_COMPLETE THE FOLLOWING_.
1. Restate the stretch of the Schønwandt biography from "Michael Detlev Schønwandt" through "DVD by Decca.", renaming "Royal Opera" as "Royal Danish Opera".
2. Decide whether each statement agrees with the Schønwandt biography. Answer yes or no for each and quote the deciding words. (a) Schønwandt was born in Copenhagen. (b) Schønwandt held the post with the Netherlands Radio Chamber Philharmonic until 2013. (c) Schønwandt was music director of the Orchestre Français des Jeunes from 2015 to 2023.

_STUDY TEXT_.
════════

Michael Detlev Schønwandt (born 10 September 1953 in Frederiksberg) is a Danish conductor. In Denmark, he studied piano, theory, and composition, and later continued musical studies at the Royal Academy of Music in London.

==Biography==
In 1979, Schønwandt secured a post as 'permanent conductor' by the Royal Opera in Copenhagen. Schønwandt was Music Director of the Royal Danish Orchestra and the Copenhagen Opera House from 2000 to 2011. His work in contemporary opera has included conducting the world premiere productions of Poul Ruders' operas The Handmaid’s Tale and Dancer in the Dark. In 2006, he conducted the Royal Opera, in a production of Richard Wagner's Der Ring des Nibelungen, released on DVD by Decca.

Schønwandt was principal guest conductor of the Théâtre National de La Monnaie from 1984 to 1987, and held the same post with the Danish National Symphony Orchestra from 1987 to 2000. Schønwandt has also served as chief conductor of the Berliner Sinfonie-Orchester from 1992 to 1998. In May 2009, Schønwandt was named principal conductor of the Netherlands Radio Chamber Philharmonic In August 2010 he formally took up the post, which he held until the orchestra's dissolution in 2013.

From 2015 to 2023, Schønwandt was principal conductor of the Opéra Orchestre National de Montpellier in France. He was music director of the Orchestre Français des Jeunes from 2021 to 2024.

Schønwandt's recordings include the operas, symphonies and concerti of Carl Nielsen. In addition, he has made several opera recordings, such as Salome and The Handmaid’s Tale.

In 2005, Schønwandt was made a Knight 1st Class (Ridder af 1. grad) of the Order of the Dannebrog, and in 2011 he was made a Commander of the Order of Dannebrog.

════════

Collected data:
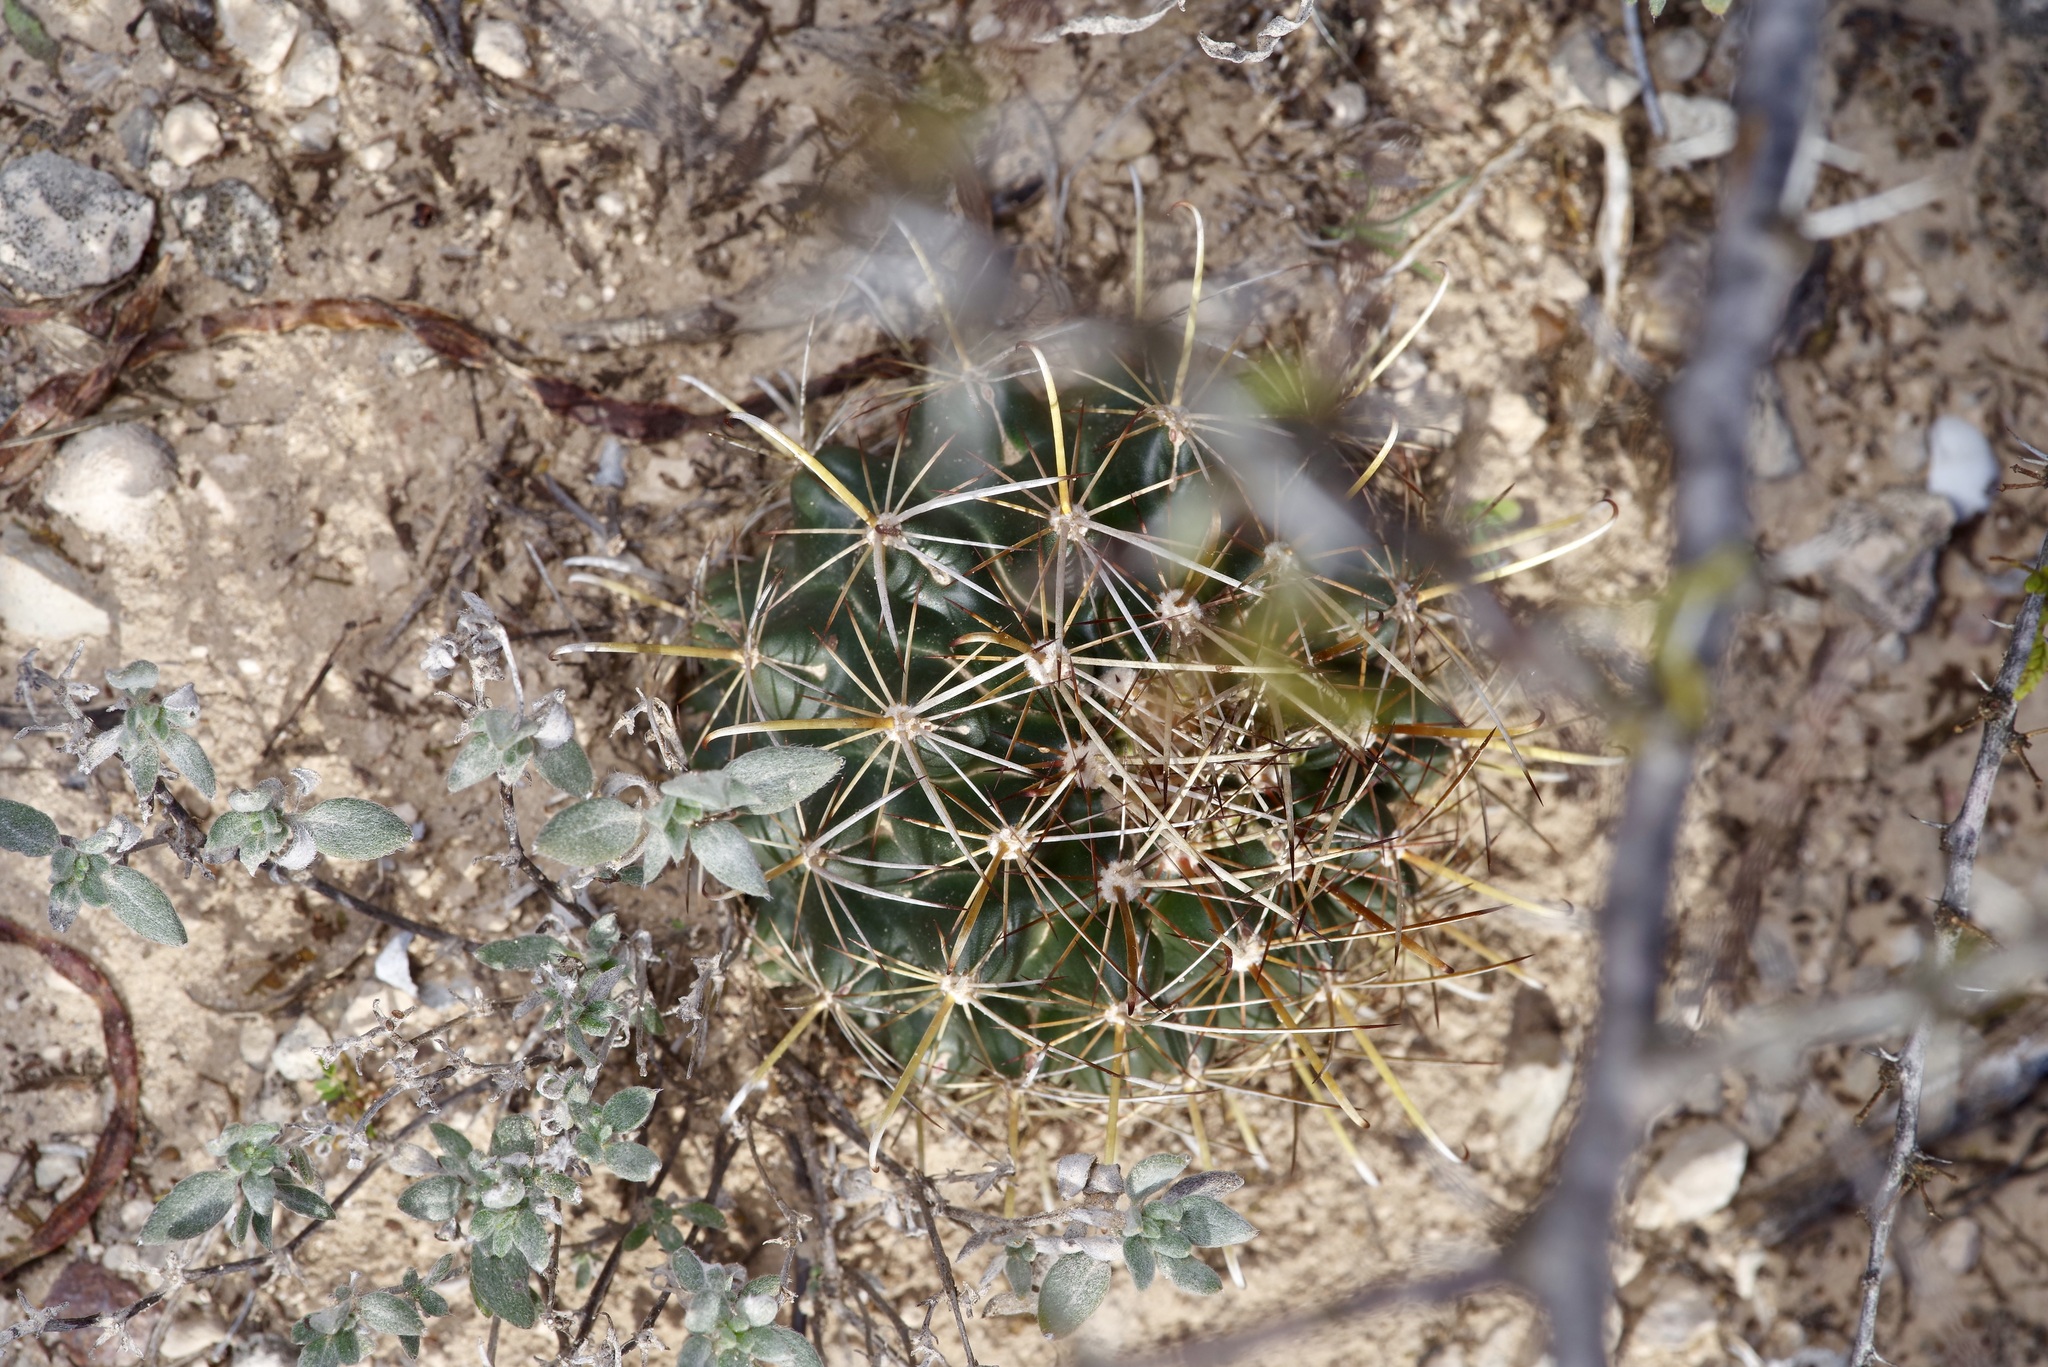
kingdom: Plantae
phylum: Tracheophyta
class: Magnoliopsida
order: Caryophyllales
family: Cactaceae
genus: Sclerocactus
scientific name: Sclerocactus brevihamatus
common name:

════════

_ANSWERS GIVEN_.
1.
Michael Detlev Schønwandt (born 10 September 1953 in Frederiksberg) is a Danish conductor. In Denmark, he studied piano, theory, and composition, and later continued musical studies at the Royal Academy of Music in London.

==Biography==
In 1979, Schønwandt secured a post as 'permanent conductor' by the Royal Danish Opera in Copenhagen. Schønwandt was Music Director of the Royal Danish Orchestra and the Copenhagen Opera House from 2000 to 2011. His work in contemporary opera has included conducting the world premiere productions of Poul Ruders' operas The Handmaid’s Tale and Dancer in the Dark. In 2006, he conducted the Royal Danish Opera, in a production of Richard Wagner's Der Ring des Nibelungen, released on DVD by Decca.

2.
(a) No: "born 10 September 1953 in Frederiksberg"
(b) Yes: "which he held until the orchestra's dissolution in 2013"
(c) No: "He was music director of the Orchestre Français des Jeunes from 2021 to 2024."